Stevens makes an important point. Unconventional oil
reserves are spread in a different pattern from traditional ones. Even resource
starved world number one oil importer China has some, and non-Opec Russia
appears to have the biggest of them all.
“If I was an Opec minister I would be concerned,” he said.
“This could be significant.”
Price stutter
The recent sharp drop in US oil prices from above $100 a
barrel in March to near $80 today could yet slow the march of the
unconventional producers and - ironically as Opec hawks call for production
cuts to send it back up - buy members some time.

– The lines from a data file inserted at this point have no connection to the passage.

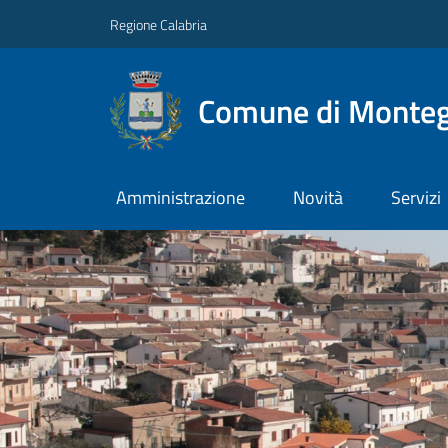
Regione Calabria
Comune di Monteg
Amministrazione
Novità
Servizi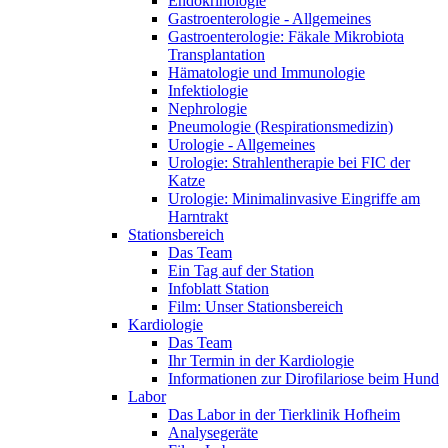
Endokrinologie
Gastroenterologie - Allgemeines
Gastroenterologie: Fäkale Mikrobiota
Transplantation
Hämatologie und Immunologie
Infektiologie
Nephrologie
Pneumologie (Respirationsmedizin)
Urologie - Allgemeines
Urologie: Strahlentherapie bei FIC der
Katze
Urologie: Minimalinvasive Eingriffe am
Harntrakt
Stationsbereich
Das Team
Ein Tag auf der Station
Infoblatt Station
Film: Unser Stationsbereich
Kardiologie
Das Team
Ihr Termin in der Kardiologie
Informationen zur Dirofilariose beim Hund
Labor
Das Labor in der Tierklinik Hofheim
Analysegeräte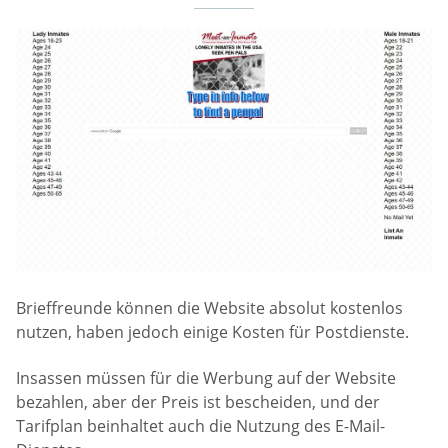
Brieffreunde können die Website absolut kostenlos
nutzen, haben jedoch einige Kosten für Postdienste.
Insassen müssen für die Werbung auf der Website
bezahlen, aber der Preis ist bescheiden, und der
Tarifplan beinhaltet auch die Nutzung des E-Mail-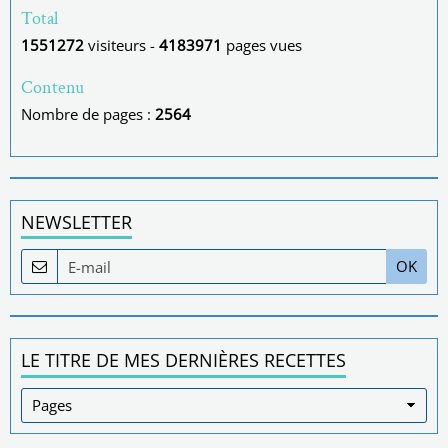
Total
1551272
visiteurs -
4183971
pages vues
Contenu
Nombre de pages :
2564
NEWSLETTER
OK
LE TITRE DE MES DERNIÈRES RECETTES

Top exporter Saudi Arabia might even be tempted at some
point, as it has done in the past, to use its production muscle to force down
prices to retain market share by making higher cost production uneconomic.

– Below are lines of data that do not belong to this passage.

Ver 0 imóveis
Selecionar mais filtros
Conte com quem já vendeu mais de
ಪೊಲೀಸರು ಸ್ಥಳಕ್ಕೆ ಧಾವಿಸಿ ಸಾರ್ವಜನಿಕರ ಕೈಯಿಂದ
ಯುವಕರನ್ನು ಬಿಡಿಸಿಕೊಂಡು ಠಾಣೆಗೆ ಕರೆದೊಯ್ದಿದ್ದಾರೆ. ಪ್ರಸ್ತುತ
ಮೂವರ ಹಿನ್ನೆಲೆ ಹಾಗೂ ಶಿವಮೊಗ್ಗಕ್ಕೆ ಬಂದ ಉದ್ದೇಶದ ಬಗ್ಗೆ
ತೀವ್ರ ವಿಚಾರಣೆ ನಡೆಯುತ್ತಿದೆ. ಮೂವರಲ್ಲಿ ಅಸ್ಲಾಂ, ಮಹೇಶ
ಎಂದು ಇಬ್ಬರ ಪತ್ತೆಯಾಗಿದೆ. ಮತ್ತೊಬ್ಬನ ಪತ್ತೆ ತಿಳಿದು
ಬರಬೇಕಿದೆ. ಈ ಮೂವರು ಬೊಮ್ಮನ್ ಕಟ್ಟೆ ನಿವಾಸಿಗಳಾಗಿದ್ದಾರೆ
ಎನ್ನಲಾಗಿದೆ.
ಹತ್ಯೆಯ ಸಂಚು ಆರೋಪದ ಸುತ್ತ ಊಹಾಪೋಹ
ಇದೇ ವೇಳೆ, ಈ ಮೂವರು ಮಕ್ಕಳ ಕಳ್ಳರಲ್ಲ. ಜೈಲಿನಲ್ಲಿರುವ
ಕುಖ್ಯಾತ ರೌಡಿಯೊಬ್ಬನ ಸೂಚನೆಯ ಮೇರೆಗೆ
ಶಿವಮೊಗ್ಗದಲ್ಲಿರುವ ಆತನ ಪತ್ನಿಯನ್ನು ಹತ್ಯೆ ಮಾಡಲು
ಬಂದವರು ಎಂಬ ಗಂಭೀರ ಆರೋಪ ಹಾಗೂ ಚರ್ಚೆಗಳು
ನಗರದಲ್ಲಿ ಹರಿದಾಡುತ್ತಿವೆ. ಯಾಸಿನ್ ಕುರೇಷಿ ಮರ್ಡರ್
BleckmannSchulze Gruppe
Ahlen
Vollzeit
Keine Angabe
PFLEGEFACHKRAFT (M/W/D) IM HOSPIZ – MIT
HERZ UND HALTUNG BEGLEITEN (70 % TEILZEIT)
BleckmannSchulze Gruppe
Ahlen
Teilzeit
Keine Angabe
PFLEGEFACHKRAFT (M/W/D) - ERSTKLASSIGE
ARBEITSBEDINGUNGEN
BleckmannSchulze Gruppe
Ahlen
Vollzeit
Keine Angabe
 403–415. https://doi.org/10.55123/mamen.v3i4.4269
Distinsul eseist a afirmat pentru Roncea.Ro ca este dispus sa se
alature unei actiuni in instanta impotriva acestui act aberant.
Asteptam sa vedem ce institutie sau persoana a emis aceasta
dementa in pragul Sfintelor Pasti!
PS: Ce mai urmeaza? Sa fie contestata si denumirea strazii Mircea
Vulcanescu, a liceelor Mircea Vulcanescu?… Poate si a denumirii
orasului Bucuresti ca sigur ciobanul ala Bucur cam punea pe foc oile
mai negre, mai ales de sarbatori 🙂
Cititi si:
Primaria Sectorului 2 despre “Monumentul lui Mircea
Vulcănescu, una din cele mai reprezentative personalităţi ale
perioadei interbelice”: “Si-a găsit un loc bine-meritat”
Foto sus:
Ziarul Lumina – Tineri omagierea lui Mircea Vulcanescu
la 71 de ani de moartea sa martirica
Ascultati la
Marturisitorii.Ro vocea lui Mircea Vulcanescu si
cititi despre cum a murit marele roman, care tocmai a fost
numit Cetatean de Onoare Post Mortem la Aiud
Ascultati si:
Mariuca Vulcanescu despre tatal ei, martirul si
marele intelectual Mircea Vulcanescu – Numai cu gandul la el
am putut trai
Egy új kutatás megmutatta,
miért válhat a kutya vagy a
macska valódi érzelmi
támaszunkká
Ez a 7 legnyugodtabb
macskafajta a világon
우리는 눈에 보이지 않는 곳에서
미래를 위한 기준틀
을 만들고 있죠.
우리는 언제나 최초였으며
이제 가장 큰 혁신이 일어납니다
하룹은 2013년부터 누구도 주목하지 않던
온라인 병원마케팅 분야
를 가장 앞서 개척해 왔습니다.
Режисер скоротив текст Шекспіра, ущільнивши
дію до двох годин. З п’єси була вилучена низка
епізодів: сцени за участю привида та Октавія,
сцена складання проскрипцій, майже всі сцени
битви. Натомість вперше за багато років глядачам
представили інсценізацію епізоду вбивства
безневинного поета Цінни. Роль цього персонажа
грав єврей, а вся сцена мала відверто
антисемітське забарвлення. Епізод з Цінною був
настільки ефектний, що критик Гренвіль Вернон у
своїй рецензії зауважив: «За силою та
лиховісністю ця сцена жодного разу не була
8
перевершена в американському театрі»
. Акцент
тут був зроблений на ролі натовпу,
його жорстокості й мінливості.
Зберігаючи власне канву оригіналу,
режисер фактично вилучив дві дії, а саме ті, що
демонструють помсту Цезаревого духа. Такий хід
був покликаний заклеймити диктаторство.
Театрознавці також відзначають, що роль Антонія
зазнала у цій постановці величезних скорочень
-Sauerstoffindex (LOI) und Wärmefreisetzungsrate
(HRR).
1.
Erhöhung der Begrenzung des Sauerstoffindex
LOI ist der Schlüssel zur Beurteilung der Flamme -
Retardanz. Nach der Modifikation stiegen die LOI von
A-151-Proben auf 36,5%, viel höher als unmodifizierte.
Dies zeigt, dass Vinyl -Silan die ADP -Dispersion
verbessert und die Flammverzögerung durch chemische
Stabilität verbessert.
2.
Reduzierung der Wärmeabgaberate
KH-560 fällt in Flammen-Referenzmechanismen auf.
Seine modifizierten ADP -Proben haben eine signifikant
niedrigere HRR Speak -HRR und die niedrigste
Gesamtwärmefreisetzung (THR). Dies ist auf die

Operating costs of Canadian tar sands - the most marginal of
current unconventional production - is about $60 a barrel. Most analysts agree
that a fall to that level would start to impact production there and push new
projects into the future.
The state-of-the-art US Port Arthur refinery extension, run jointly
by Saudi Aramco and Shell, is designed to use for Saudi crude is also “a foot
in the door for Saudi into the US market for the long run” according to a
Middle East-based executive of a major international oil company.
He said Opec,
and Middle East producers in particular, will increasingly have to look east
for their markets in future.
At its 161st meeting, the 52-year-old Organisation of
Petroleum Exporting Countries that has survived the offshore drilling boom and
any number of price slumps maintains its confidence.
“That’s good,” said secretary general Abdullah al-Badri of
the prospect for US oil self-sufficiency. “We want everybody to be self
sufficient.
"But there will be a place for Opec oil whatever happens.”